Please rewrite the rows below, from the start through the line containing "Go to https://chatgpt.com/g/g-UN9NGOG2T-chat-with-us-legislation", with "Vote Result" changed to "Vote Outcome" and nothing else altered. Omit the pictures from your answer.
--- Record set Enclosed Below ---
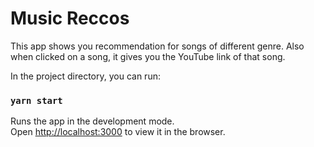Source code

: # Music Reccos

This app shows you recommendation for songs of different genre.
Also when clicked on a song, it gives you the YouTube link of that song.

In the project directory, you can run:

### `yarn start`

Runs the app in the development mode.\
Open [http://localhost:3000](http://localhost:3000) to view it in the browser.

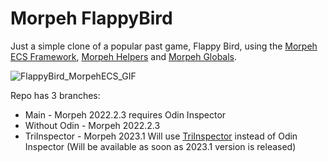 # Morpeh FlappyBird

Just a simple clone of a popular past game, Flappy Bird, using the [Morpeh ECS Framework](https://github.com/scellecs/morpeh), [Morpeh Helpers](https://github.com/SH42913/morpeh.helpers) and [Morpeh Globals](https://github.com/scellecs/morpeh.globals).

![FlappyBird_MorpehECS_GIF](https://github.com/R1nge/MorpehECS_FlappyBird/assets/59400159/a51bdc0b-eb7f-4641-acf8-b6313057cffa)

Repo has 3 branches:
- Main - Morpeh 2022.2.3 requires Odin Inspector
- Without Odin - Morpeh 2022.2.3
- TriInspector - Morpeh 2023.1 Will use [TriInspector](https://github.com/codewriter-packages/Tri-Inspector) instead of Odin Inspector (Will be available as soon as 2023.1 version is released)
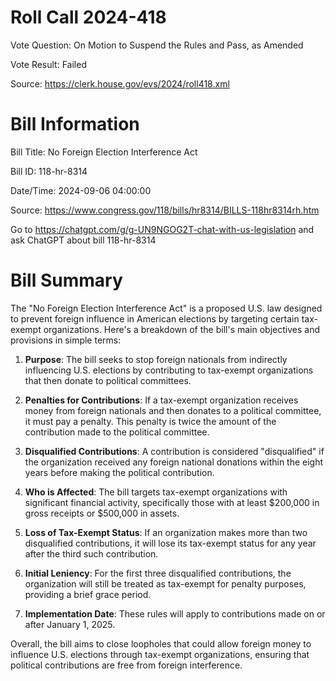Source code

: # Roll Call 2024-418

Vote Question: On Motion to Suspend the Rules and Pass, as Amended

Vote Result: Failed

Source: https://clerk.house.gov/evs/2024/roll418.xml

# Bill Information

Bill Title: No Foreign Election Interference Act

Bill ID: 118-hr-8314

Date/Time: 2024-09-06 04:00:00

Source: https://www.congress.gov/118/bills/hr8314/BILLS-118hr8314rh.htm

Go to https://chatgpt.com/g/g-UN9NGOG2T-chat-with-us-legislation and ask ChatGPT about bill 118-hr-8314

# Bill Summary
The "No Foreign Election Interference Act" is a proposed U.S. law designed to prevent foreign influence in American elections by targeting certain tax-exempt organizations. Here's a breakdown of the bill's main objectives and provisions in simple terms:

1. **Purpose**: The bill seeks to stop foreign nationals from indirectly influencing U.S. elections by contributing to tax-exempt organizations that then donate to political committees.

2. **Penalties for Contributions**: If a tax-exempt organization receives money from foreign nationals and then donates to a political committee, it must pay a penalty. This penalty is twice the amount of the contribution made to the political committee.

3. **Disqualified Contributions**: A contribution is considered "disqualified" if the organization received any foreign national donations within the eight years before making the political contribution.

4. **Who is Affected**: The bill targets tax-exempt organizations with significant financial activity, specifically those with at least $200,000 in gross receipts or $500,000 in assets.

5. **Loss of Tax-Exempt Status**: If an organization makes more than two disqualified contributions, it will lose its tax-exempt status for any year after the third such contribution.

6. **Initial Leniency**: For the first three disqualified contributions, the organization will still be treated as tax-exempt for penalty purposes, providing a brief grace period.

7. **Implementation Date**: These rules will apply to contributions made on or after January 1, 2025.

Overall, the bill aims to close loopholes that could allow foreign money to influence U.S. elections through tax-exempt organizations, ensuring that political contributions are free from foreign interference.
--- End of Enclosed Record set ---
◆ **Task solution**:
Source code

: # Music Reccos

This app shows you recommendation for songs of different genre.
Also when clicked on a song, it gives you the YouTube link of that song.

In the project directory, you can run:

### `yarn start`

Runs the app in the development mode.\
Open [http://localhost:3000](http://localhost:3000) to view it in the browser.

 # Morpeh FlappyBird

Just a simple clone of a popular past game, Flappy Bird, using the [Morpeh ECS Framework](https://github.com/scellecs/morpeh), [Morpeh Helpers](https://github.com/SH42913/morpeh.helpers) and [Morpeh Globals](https://github.com/scellecs/morpeh.globals).

![FlappyBird_MorpehECS_GIF](https://github.com/R1nge/MorpehECS_FlappyBird/assets/59400159/a51bdc0b-eb7f-4641-acf8-b6313057cffa)

Repo has 3 branches:
- Main - Morpeh 2022.2.3 requires Odin Inspector
- Without Odin - Morpeh 2022.2.3
- TriInspector - Morpeh 2023.1 Will use [TriInspector](https://github.com/codewriter-packages/Tri-Inspector) instead of Odin Inspector (Will be available as soon as 2023.1 version is released)
Source code

: # Roll Call 2024-418

Vote Question: On Motion to Suspend the Rules and Pass, as Amended

Vote Outcome: Failed

Source: https://clerk.house.gov/evs/2024/roll418.xml

# Bill Information

Bill Title: No Foreign Election Interference Act

Bill ID: 118-hr-8314

Date/Time: 2024-09-06 04:00:00

Source: https://www.congress.gov/118/bills/hr8314/BILLS-118hr8314rh.htm

Go to https://chatgpt.com/g/g-UN9NGOG2T-chat-with-us-legislation and ask ChatGPT about bill 118-hr-8314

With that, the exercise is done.